Because it had just begun to snow.

It is one of the privileges of age to be in a hall, warmed by a fire, while in the night the snow falls and the sentries shiver as they watch for enemies trying to escape from a trap they have made for themselves. Except now I was not sure who was trapped, or by whom.

‘I never sent Father Swithred to fetch help,’ Æthelstan said. ‘Your monk lied. And Father Swithred is in good health, God be thanked.’

Prince Æthelstan was King Edward’s eldest son. He had been born to a pretty Centish girl, the daughter of a bishop, and the poor girl had died whelping him and his twin sister, Eadgyth. After the pretty girl’s death Edward had married a West Saxon girl, and had fathered another son, which made Æthelstan an inconvenience. He was the king’s eldest son, the ætheling, but he had a younger half-brother whose vengeful mother wanted Æthelstan dead because he stood between her son and the throne of Wessex, and so she and her supporters spread the rumour that Æthelstan was a bastard because Edward had never married the pretty Centish girl. He had indeed married her, but in secret because his father had not given permission, and over the years the rumour was embellished so that now Æthelstan’s mother was said to be the daughter of a shepherd, a low-born whore, and no prince would ever marry such a girl, and the rumour was believed because truth is ever feeble against passionate falsehood.

‘Truly!’ Æthelstan now told me. ‘We didn’t need relief, I asked for none.’

For a moment I just stared at him. I loved Æthelstan like a son. For years I had protected him, fought for him, taught him the ways of the warrior, and when I had heard from Brother Osric that Æthelstan was under siege and hard-pressed, I had ridden to rescue him. It did not matter that saving Æthelstan was against the interests of Northumbria, I had sworn an oath to protect him, and here I was, in the Roman great hall where he had just told me that he had never sought my help. ‘You didn’t send Father Swithred?’ I asked. A log cracked in the fire and spat a bright spark onto the rushes. I ground the spark beneath my foot.

‘Of course not! He’s here.’ Æthelstan gestured across the hall to where the tall, stern-faced priest watched me suspiciously. ‘I have asked Archbishop Athelm to appoint him Bishop of Ceaster.’

‘And you didn’t send him out of the city?’

‘Of course not!
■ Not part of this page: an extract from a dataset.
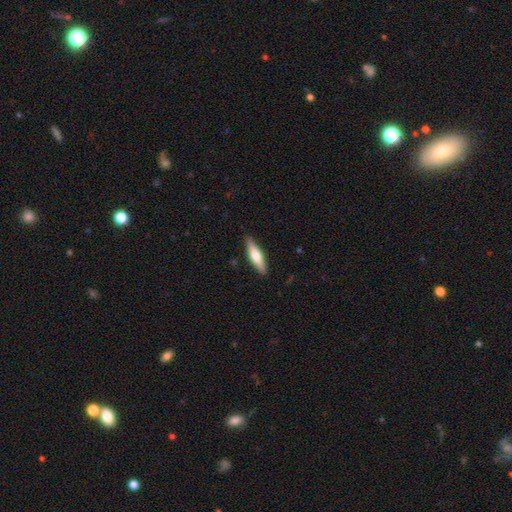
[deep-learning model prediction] Smooth or featured? Predicted: smooth (p=0.51). How rounded? Predicted: cigar-shaped (p=0.72). Merging? Predicted: none (p=0.89).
I had no need.’

I looked at Finan, who shrugged. The wind had picked up, driving the smoke back into the great hall, which had been a part of the Roman commandant’s house. The roof was made of sturdy timbers covered with tiles, many of which remained, though at some time a Saxon had hacked a hole in the tiles to let the smoke out. Now the freshening wind gusted the smoke back, swirling it around the blackened rafters. Snowflakes came through the roof-hole, a few even lasting long enough to die on the table where we ate. ‘So you never sought my help?’ I asked Æthelstan yet again.
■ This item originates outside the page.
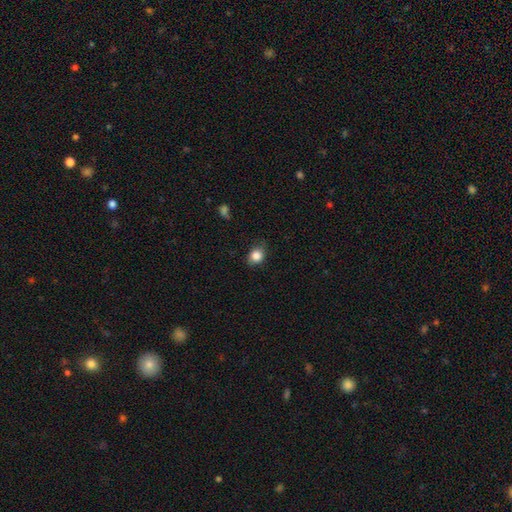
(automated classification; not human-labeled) This appears to be a smooth galaxy with no disk features (84%) that is round (57%). Merging: none (74%).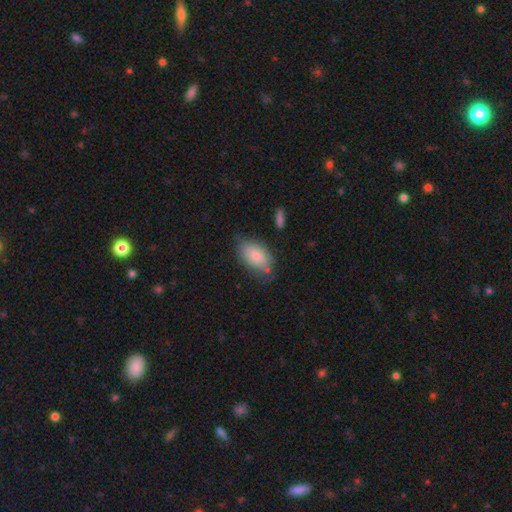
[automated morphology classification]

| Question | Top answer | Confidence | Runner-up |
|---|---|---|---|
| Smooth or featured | smooth | 83% | featured or disk (11%) |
‘How often do I have to tell you?’ he asked, pushing the jug of wine towards me. ‘And besides, if I’d needed help, why send for you when my father’s forces are closer? You wouldn’t have helped me anyway!’
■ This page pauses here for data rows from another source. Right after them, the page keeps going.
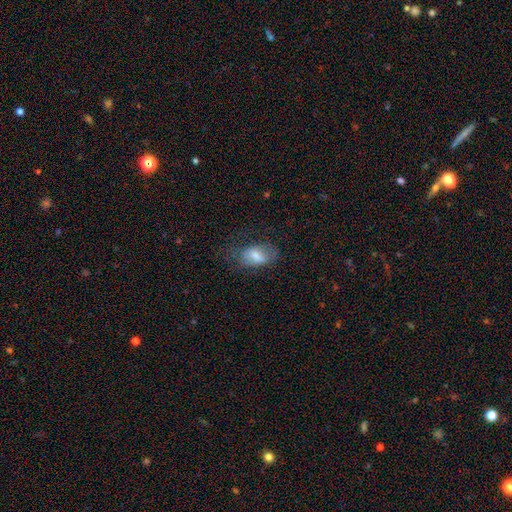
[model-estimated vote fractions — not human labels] This is likely a smooth galaxy (66%). How rounded: clearly in between (89%). Merging: possibly none (52%).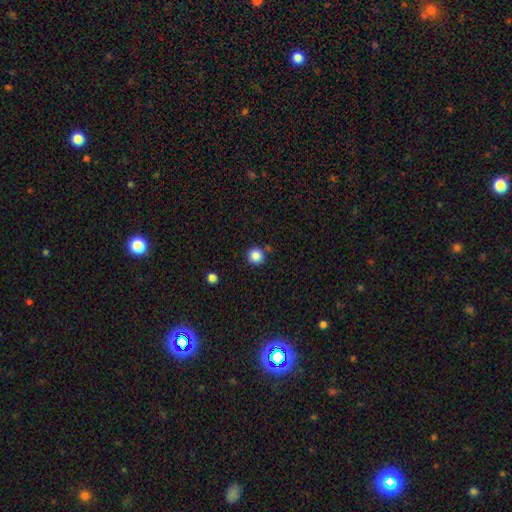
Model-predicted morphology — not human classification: This is clearly a smooth galaxy (85%). How rounded: clearly round (95%). Merging: clearly none (87%).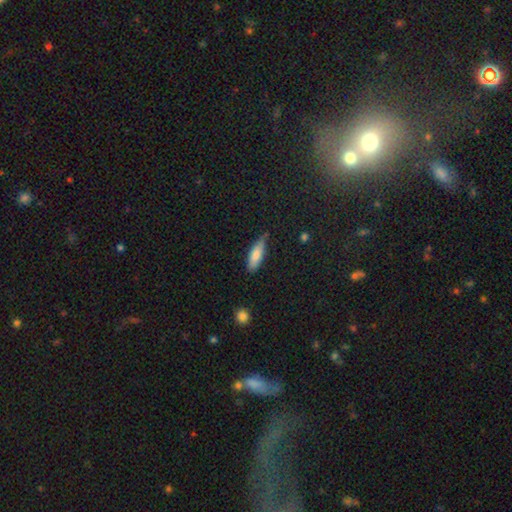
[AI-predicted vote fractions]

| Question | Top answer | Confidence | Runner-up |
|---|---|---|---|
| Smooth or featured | smooth | 80% | featured or disk (14%) |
I growled at that. ‘Why would I not help you? I swore an oath to protect you.’’

‘But trouble in Mercia,’ he said, ‘is good for Northumbria, yes?’

I nodded grudgingly. ‘It is.’

‘Because if we Mercians fight each other,’ Æthelstan went on, ‘we can’t be fighting you.’

‘Do you want to fight us, lord Prince?’ Finan asked.

Æthelstan smiled. ‘Of course I do. Northumbria is ruled by a pagan, by a Norseman—’

‘By my son-in-law,’ I interrupted him harshly.

‘—and it is the fate of the Saxons,’ Æthelstan ignored my words, ‘to be one people, under one king and one God.’